More than 8GW of onshore wind capacity, which provides about 20TWh of power, will reach the end of its expected 25-year lifetime by 2040, said trade group RenewableUK.
And as energy demand rises and as other generation facilities retire, the UK will be about 60TWh short of meeting its climate obligations by 2030, according to the UK’s Committee on Climate Change (CCC).
But successful onshore wind repowering could meet just under half of this deficit (29.12TWh) with optimal conditions, RenewableUK's analysis found.
The UK is due to miss its climate obligations under the fourth and fifth carbon budgets — two five-year plans, setting a course for the UK through to 2032, as it tries to reduce emissions by at least 80% of 1990 levels by 2050.
This deficit will occur despite the expected commissioning of the Hinkley Point C nuclear plant as well as renewable projects already funded through the UK’s contract for differences (CfD) support scheme.
Repowering of onshore wind farms could provide half of the clean energy needed to plug this gap, but only if positive policy changes are made, RenewableUK stated.

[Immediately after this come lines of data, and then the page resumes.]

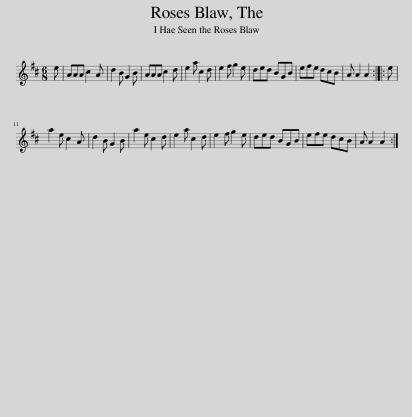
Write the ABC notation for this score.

X:1
L:1/8
M:6/8
I:linebreak $
K:D
V:1 treble
V:1
 e | AAA c2 A | d2 B G2 B | AAA c2 d | e2 a c2 d | %5
 e2 f g2 e | ded BGB | efe dcB | A A2 A2 :: e |$ %10
 a2 e c2 A | d2 B G2 B | a2 e c2 d | e2 a c2 d | e2 f g2 e | %15
 ded BGB | efe dcB | A A2 A2 :| %18
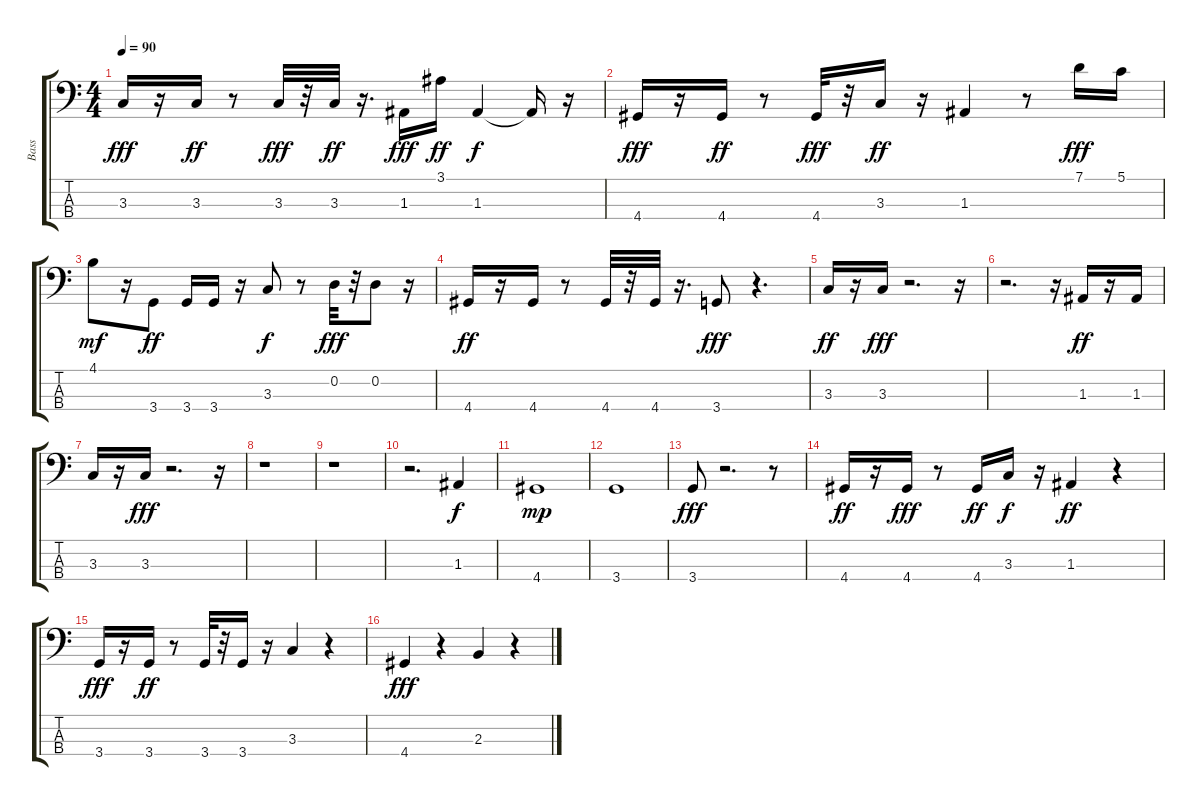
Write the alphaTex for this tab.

\track ("Bass" "Bass") {instrument electricbassfinger}
\staff {score tabs}
\tuning (G2 D2 A1 E1) {hide}
\ts (4 4)
\tempo 90
\clef f4
\ks c
3.3.16{dy fff} r.16 3.3.16{dy ff} r.8 3.3.32{dy fff} r.32 3.3.32{dy ff} r.16{d} 1.3.16{dy fff} 3.1.16{dy ff} 1.3.4{dy f} 1.3{t}.16 r.16 |
4.4.16{dy fff} r.16 4.4.16{dy ff} r.8 4.4.32{dy fff} r.32 3.3.16{dy ff} r.16 1.3.4 r.8 7.1.16{dy fff} 5.1.16 |
4.1.8{dy mf} r.16 3.4.8{dy ff} 3.4.16 3.4.16 r.16 3.3.8{dy f} r.8 0.2.32{dy fff} r.32 0.2.8 r.16 |
4.4.16{dy ff} r.16 4.4.16 r.8 4.4.32 r.32 4.4.32 r.16{d} 3.4.8{dy fff} r.4{d} |
3.3.16{dy ff} r.16 3.3.16{dy fff} r.2{d} r.16 |
r.2{d} r.16 1.3.16{dy ff} r.16 1.3.16 |
3.3.16 r.16 3.3.16{dy fff} r.2{d} r.16 |
r.1 |
r.1 |
r.2{d} 1.3.4{dy f} |
4.4.1{dy mp} |
3.4.1 |
3.4.8{dy fff} r.2{d} r.8 |
4.4.16{dy ff} r.16 4.4.16{dy fff} r.8 4.4.16{dy ff} 3.3.16{dy f} r.16 1.3.4{dy ff} r.4 |
3.4.16{dy fff} r.16 3.4.16{dy ff} r.8 3.4.32 r.32 3.4.16 r.16 3.3.4 r.4 |
4.4.4{dy fff} r.4 2.3.4 r.4
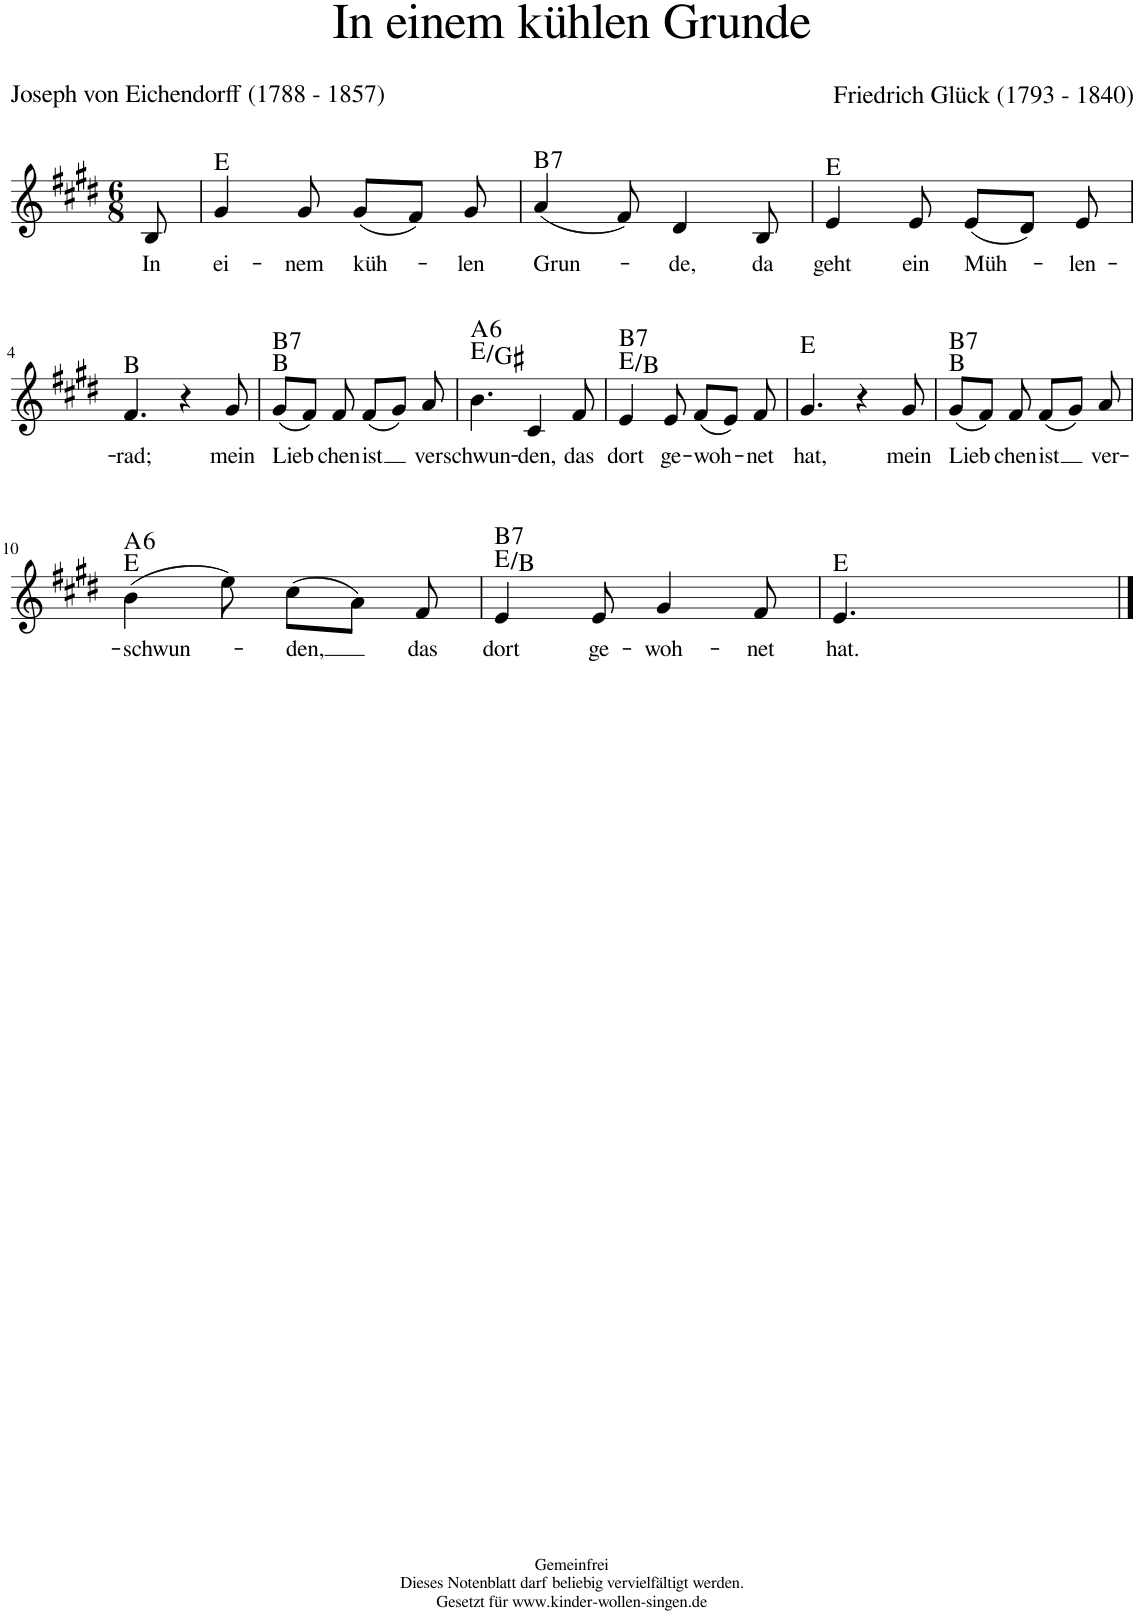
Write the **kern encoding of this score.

**kern	**text	**harte
*part1	*part1	*part1
*staff1	*staff1	*
*I"Voice	*	*
*clefG2	*	*
*k[f#c#g#d#]	*	*
*M6/8	*	*
=	=	=
!	!LO:LY:b	!
8B/	In	.
=1	=1	=1
!	!LO:LY:b	!
4g#/	ei-	E:maj
!	!LO:LY:b	!
8g#/	-nem	.
!	!LO:LY:b	!
(8g#/L	küh-	.
8f#/J)	.	.
!	!LO:LY:b	!
8g#/	-len	.
=2	=2	=2
!	!LO:LY:b	!LO:H:kt=7
(4a/	Grun-	B:7
8f#/)	.	.
!	!LO:LY:b	!
4d#/	-de,	.
!	!LO:LY:b	!
8B/	da	.
=3	=3	=3
!	!LO:LY:b	!
4e/	geht	E:maj
!	!LO:LY:b	!
8e/	ein	.
!	!LO:LY:b	!
(8e/L	Müh-	.
8d#/J)	.	.
!	!LO:LY:b	!
8e/	-len-	.
!!LO:LB:g=z
=4	=4	=4
!	!LO:LY:b	!
4.f#/	-rad;	B:maj
4r	.	.
!	!LO:LY:b	!
8g#/	mein	.
=5	=5	=5
!	!LO:LY:b	!LO:H:n=2:kt=7
(8g#/L	Lieb-	B:maj B:7
8f#/J)	.	.
!	!LO:LY:b	!
8f#/	-chen	.
!	!LO:LY:b	!
(8f#/L	ist	.
8g#/J)	.	.
!	!LO:LY:b	!
8a/	ver-	.
=6	=6	=6
!	!LO:LY:b	!LO:H:n=2:kt=6
4.b\	-schwun-	E:maj/3 A:maj6
!	!LO:LY:b	!
4c#/	-den,	.
!	!LO:LY:b	!
8f#/	das	.
=7	=7	=7
!	!LO:LY:b	!LO:H:n=2:kt=7
4e/	dort	E:maj/5 B:7
!	!LO:LY:b	!
8e/	ge-	.
!	!LO:LY:b	!
(8f#/L	-woh-	.
8e/J)	.	.
!	!LO:LY:b	!
8f#/	-net	.
=8	=8	=8
!	!LO:LY:b	!
4.g#/	hat,	E:maj
4r	.	.
!	!LO:LY:b	!
8g#/	mein	.
=9	=9	=9
!	!LO:LY:b	!LO:H:n=2:kt=7
(8g#/L	Lieb-	B:maj B:7
8f#/J)	.	.
!	!LO:LY:b	!
8f#/	-chen	.
!	!LO:LY:b	!
(8f#/L	ist	.
8g#/J)	.	.
!	!LO:LY:b	!
8a/	ver-	.
!!LO:LB:g=z
=10	=10	=10
!	!LO:LY:b	!LO:H:n=2:kt=6
(4b\	-schwun-	E:maj A:maj6
8ee\)	.	.
!	!LO:LY:b	!
(8cc#\L	-den,	.
8a\J)	.	.
!	!LO:LY:b	!
8f#/	das	.
=11	=11	=11
!	!LO:LY:b	!LO:H:n=2:kt=7
4e/	dort	E:maj/5 B:7
!	!LO:LY:b	!
8e/	ge-	.
!	!LO:LY:b	!
4g#/	-woh-	.
!	!LO:LY:b	!
8f#/	-net	.
=12	=12	=12
!	!LO:LY:b	!
4.e/	hat.	E:maj
8ryy	.	.
4ryy	.	.
==	==	==
*-	*-	*-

Under the group’s ‘optimum scenario’, the owners all 8GW of capacity approaching the end of its life would apply for repowering.
All of these applications would be approved, and turbine sizes and power ratings would increase in line with current technological development.
This would result in 12.03GW of repowered capacity, RenewableUK forecast.
However, policies encouraging repowering — including commitments to maintain current capacity levels — will be needed, the group argued.
Intermediate and low scenarios
Under the current regulatory climate, in which planning approval rates to 2030 and turbine size and capacity increases are consistent with historical rates, a net 6.03GW would remain after repowering — meaning a loss of 2GW.
This would meet just under a quarter of the 60TWh deficit forecast by the CCC.
RenewableUK claimed tip height increases of repowered UK projects are limited, there is currently a lack of visibility around planning process, and permitting conditions for wind farms often require the site to be decommissioned and restored to previous use.
These factors all hinder the potential of repowering UK wind farms, the group said.
Even with these obstacles, a study by Cardiff University in 2018 found repowering boosted the capacity of 23 onshore wind farms by 171% on average, while reducing the number of turbines by 24%.
RenewableUK added if further obstacles are created, however, with turbine size increases further restricted, fewer project owners would apply for repowering and fewer permitting approvals would be granted.
In RenewableUK’s ‘low scenario’ owners of only half of the 8GW of capacity approaching the end of its life would apply for repowering and only a quarter (1GW) of those applications would be approved.
Under this scenario only 2.76GW of the original 8GW of capacity would remain after repowering, resulting in a loss of 5.24GW.
This would generate 6.65TWh, or just over a tenth of the deficit.
"Without new policies from government, we risk losing huge amounts of renewable energy, so repowering onshore wind is critical to cutting our carbon emissions and closing the looming energy gap," said RenewableUK’s deputy chief executive, Emma Pinchbeck.
"Upgrading our infrastructure with modern onshore turbines is good for consumers, as onshore wind is the cheapest form of new electricity available, and brings investment to communities around the UK," Pinchbeck added.